• Problem
From the very first line of the data to the line containing "1 | Relevant", retype everything exactly, leaving the pictures behind.

----

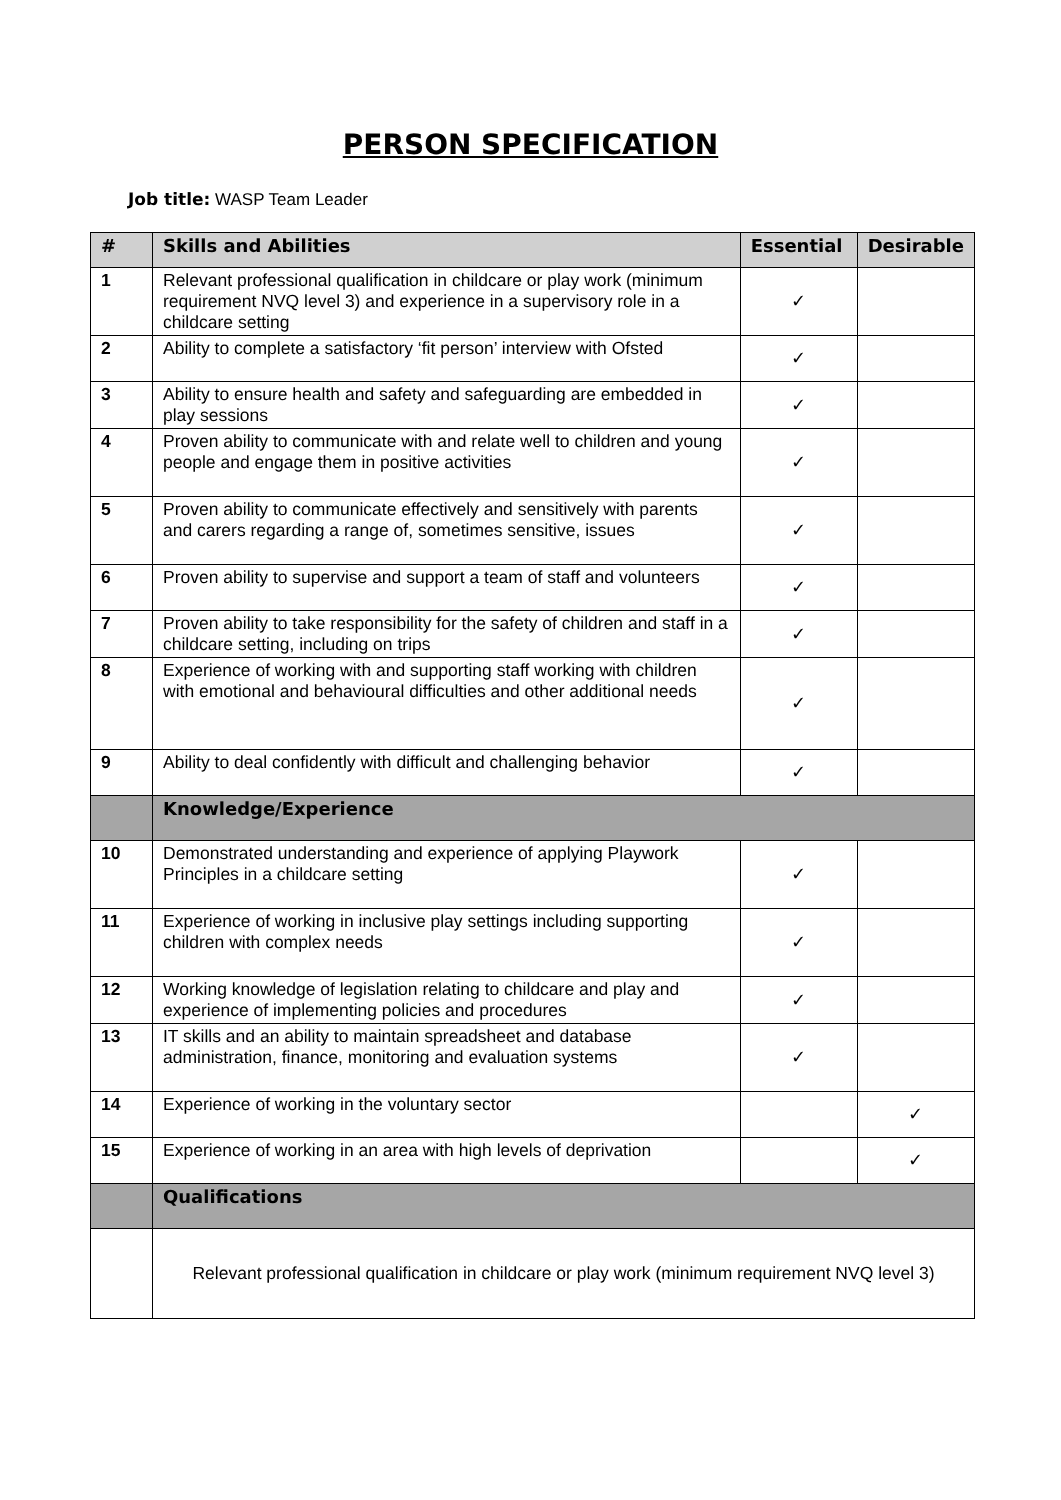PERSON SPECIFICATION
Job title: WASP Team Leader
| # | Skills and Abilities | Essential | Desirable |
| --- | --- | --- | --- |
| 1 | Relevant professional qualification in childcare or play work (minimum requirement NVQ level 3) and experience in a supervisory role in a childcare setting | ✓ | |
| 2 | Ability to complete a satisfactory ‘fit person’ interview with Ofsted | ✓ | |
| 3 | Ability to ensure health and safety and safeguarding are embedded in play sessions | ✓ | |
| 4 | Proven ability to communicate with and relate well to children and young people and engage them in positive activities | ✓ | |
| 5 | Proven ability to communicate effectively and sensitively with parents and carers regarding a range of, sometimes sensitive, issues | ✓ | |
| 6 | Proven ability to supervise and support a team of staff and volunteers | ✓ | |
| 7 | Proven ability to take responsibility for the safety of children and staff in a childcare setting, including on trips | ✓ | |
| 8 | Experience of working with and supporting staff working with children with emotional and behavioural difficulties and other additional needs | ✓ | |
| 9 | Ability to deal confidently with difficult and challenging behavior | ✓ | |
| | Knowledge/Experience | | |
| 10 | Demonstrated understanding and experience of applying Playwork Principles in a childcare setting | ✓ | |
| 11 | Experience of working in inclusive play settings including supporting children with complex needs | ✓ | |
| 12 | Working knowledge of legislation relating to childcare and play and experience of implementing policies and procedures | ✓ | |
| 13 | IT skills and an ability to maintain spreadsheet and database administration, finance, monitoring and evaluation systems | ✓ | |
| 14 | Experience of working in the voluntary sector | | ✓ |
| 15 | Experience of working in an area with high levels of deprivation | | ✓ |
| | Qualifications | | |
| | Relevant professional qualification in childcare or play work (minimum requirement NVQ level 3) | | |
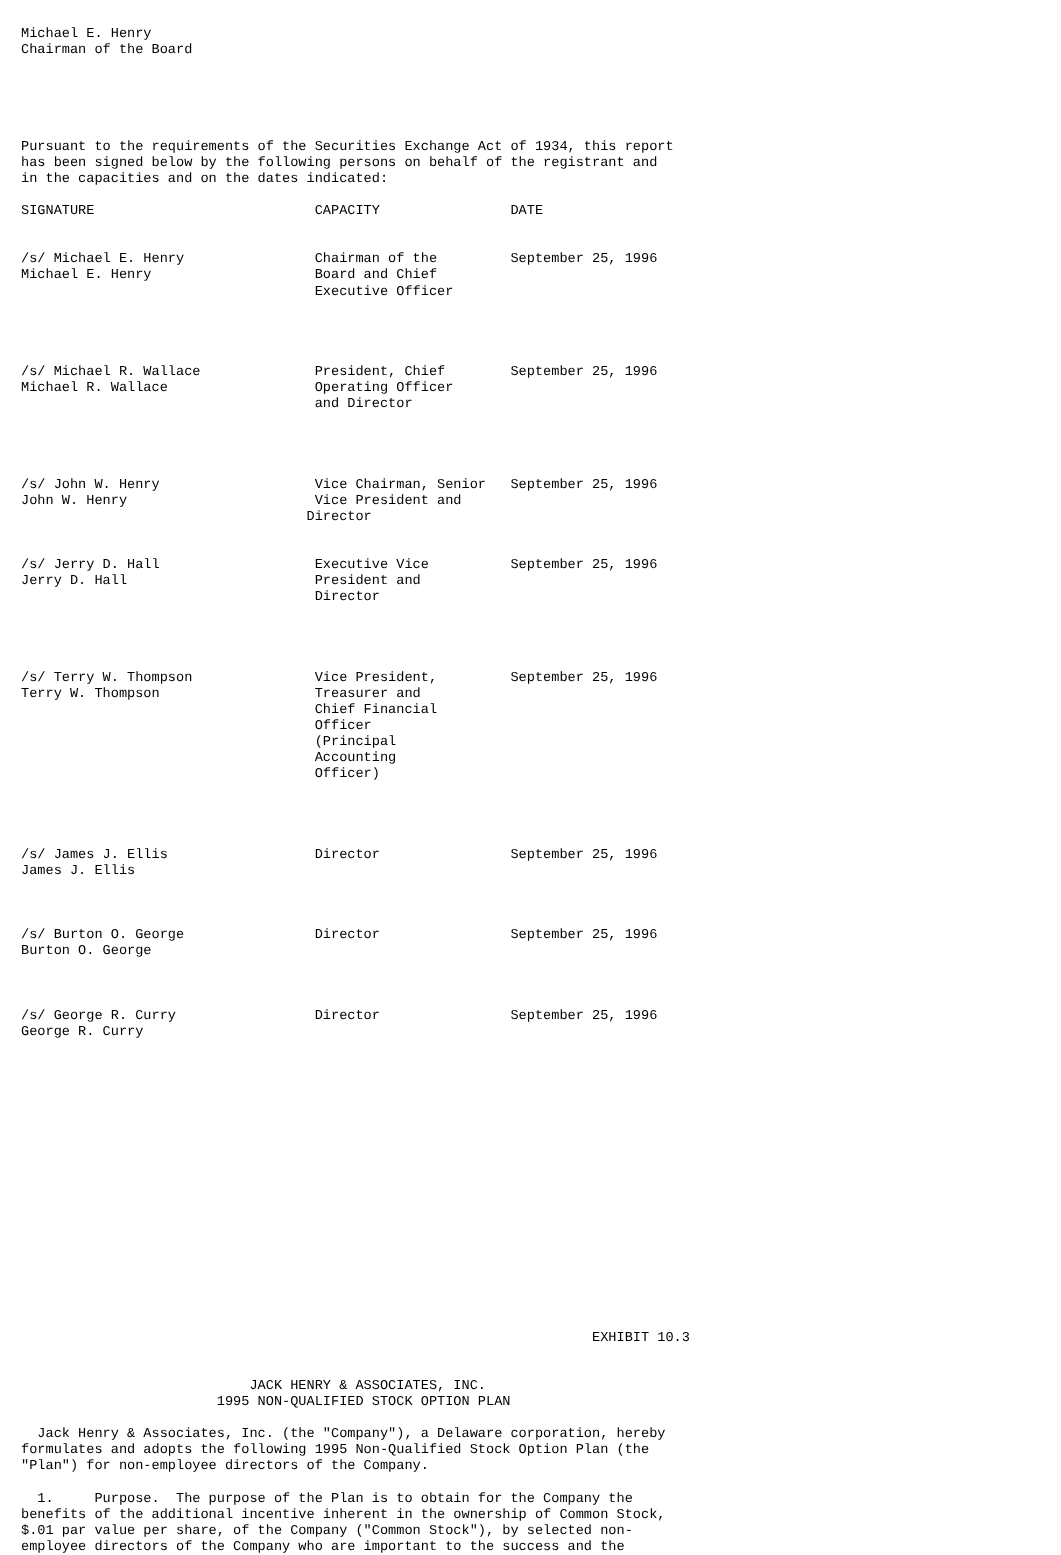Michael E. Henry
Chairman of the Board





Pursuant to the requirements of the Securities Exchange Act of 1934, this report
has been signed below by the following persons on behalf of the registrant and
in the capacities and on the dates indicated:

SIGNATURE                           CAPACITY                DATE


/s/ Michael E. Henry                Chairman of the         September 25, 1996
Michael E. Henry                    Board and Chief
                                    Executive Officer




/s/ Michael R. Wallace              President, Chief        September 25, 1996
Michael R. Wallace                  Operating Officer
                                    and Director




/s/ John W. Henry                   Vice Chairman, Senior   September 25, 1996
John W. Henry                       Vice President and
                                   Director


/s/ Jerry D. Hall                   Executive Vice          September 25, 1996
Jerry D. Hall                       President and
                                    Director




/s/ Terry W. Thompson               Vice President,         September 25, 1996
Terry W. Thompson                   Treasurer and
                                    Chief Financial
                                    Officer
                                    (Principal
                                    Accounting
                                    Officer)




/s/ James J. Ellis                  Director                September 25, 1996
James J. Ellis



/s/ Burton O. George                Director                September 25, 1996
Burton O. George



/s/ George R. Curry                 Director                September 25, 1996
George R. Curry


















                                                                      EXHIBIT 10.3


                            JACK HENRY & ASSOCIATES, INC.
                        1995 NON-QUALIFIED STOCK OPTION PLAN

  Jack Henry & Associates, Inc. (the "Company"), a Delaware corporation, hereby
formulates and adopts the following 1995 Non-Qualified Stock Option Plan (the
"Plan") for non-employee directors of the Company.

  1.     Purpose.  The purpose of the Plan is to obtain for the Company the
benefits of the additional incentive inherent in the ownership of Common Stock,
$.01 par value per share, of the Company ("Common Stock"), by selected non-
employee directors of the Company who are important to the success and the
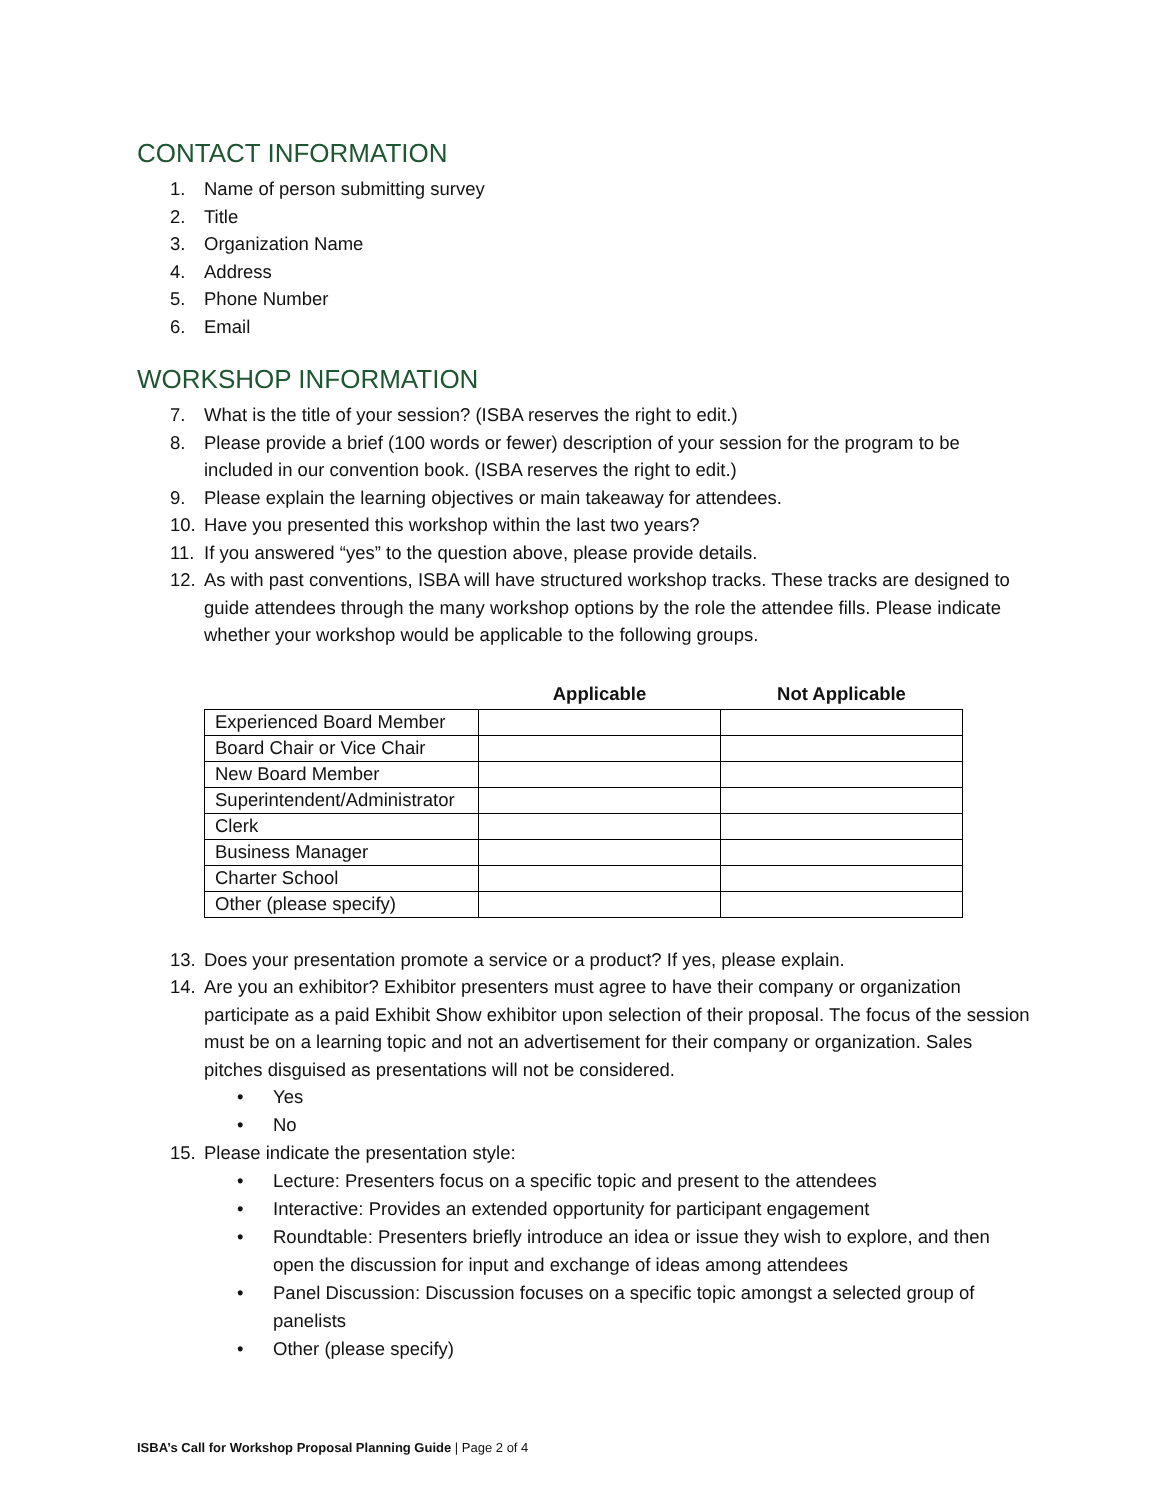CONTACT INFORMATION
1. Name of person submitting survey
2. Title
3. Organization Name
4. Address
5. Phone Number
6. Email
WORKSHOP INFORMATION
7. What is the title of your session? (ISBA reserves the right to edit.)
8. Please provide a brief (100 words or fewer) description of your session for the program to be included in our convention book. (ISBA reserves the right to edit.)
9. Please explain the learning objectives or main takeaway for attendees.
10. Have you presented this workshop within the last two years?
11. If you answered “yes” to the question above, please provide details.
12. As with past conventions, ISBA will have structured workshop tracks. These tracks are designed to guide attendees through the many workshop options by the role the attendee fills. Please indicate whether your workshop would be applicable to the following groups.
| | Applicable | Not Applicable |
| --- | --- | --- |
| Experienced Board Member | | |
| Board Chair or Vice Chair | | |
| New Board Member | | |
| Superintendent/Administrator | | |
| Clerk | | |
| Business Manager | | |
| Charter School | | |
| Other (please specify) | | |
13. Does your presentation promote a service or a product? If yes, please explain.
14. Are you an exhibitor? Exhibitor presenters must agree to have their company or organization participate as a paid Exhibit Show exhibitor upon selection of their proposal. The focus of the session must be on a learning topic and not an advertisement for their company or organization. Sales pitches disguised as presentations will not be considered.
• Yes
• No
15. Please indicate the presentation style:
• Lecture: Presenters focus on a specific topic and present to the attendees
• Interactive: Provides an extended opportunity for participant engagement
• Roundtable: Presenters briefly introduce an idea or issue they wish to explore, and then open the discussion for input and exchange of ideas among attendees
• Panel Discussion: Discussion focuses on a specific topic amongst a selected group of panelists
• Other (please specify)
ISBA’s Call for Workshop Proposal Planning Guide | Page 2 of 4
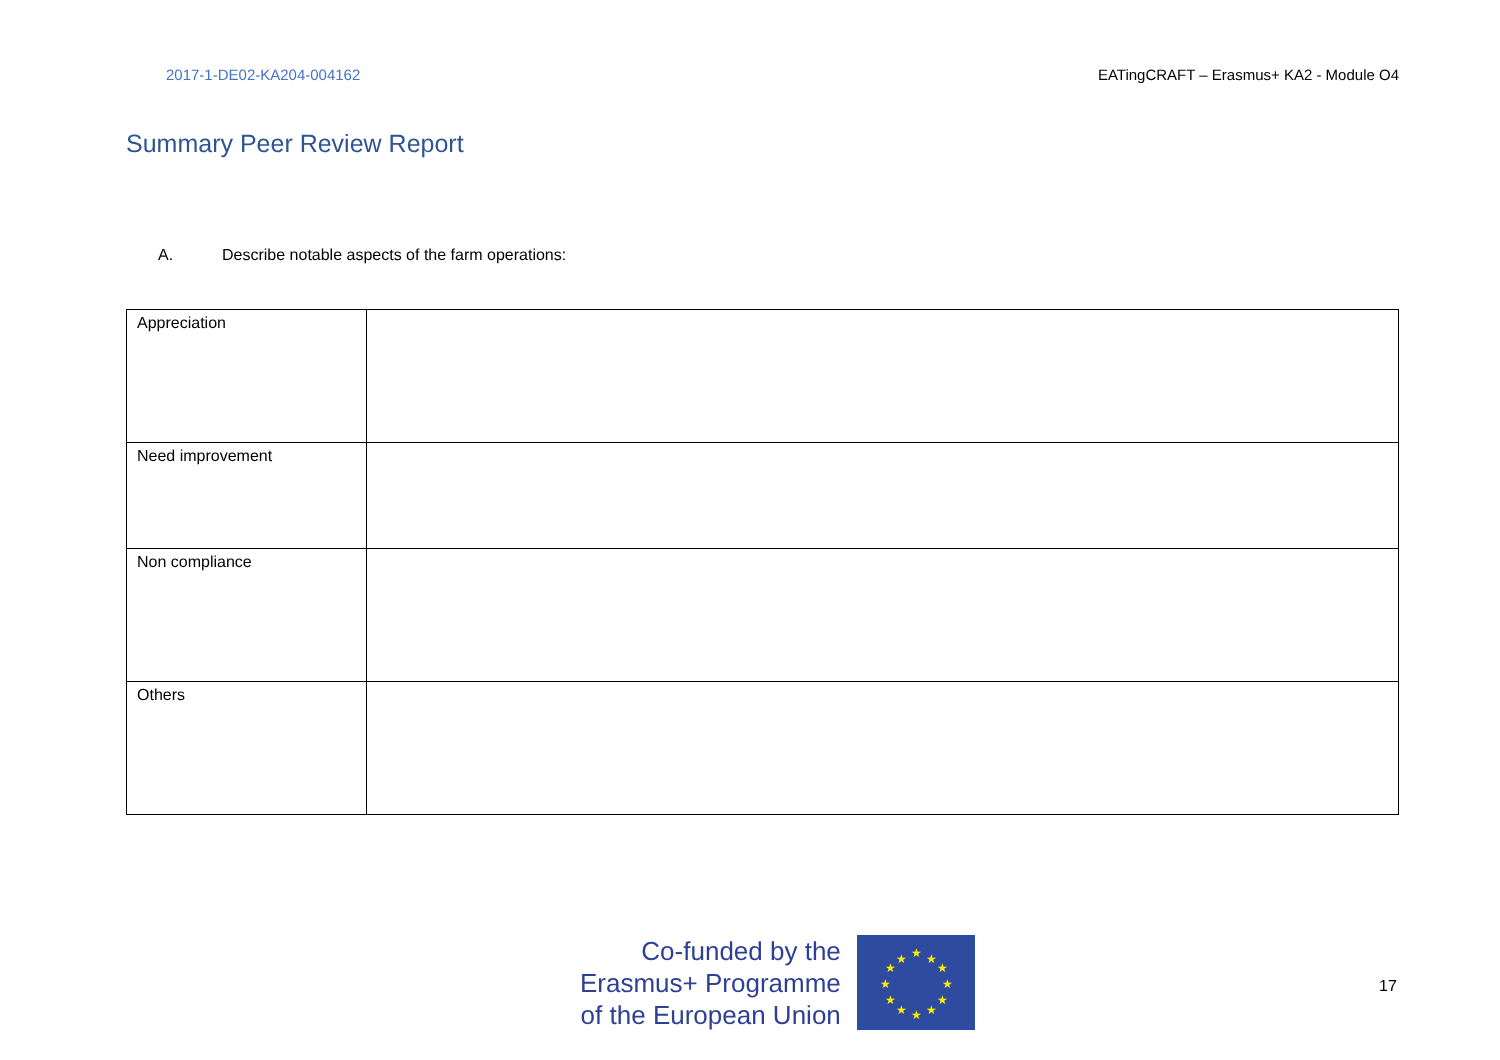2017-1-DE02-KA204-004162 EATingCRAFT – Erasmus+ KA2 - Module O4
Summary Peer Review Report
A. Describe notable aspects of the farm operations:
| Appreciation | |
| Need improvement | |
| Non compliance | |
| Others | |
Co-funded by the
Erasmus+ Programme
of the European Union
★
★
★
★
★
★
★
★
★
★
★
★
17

----

• Result of this task
PERSON SPECIFICATION
Job title: WASP Team Leader
| # | Skills and Abilities | Essential | Desirable |
| --- | --- | --- | --- |
| 1 | Relevant professional qualification in childcare or play work (minimum requirement NVQ level 3) and experience in a supervisory role in a childcare setting | ✓ | |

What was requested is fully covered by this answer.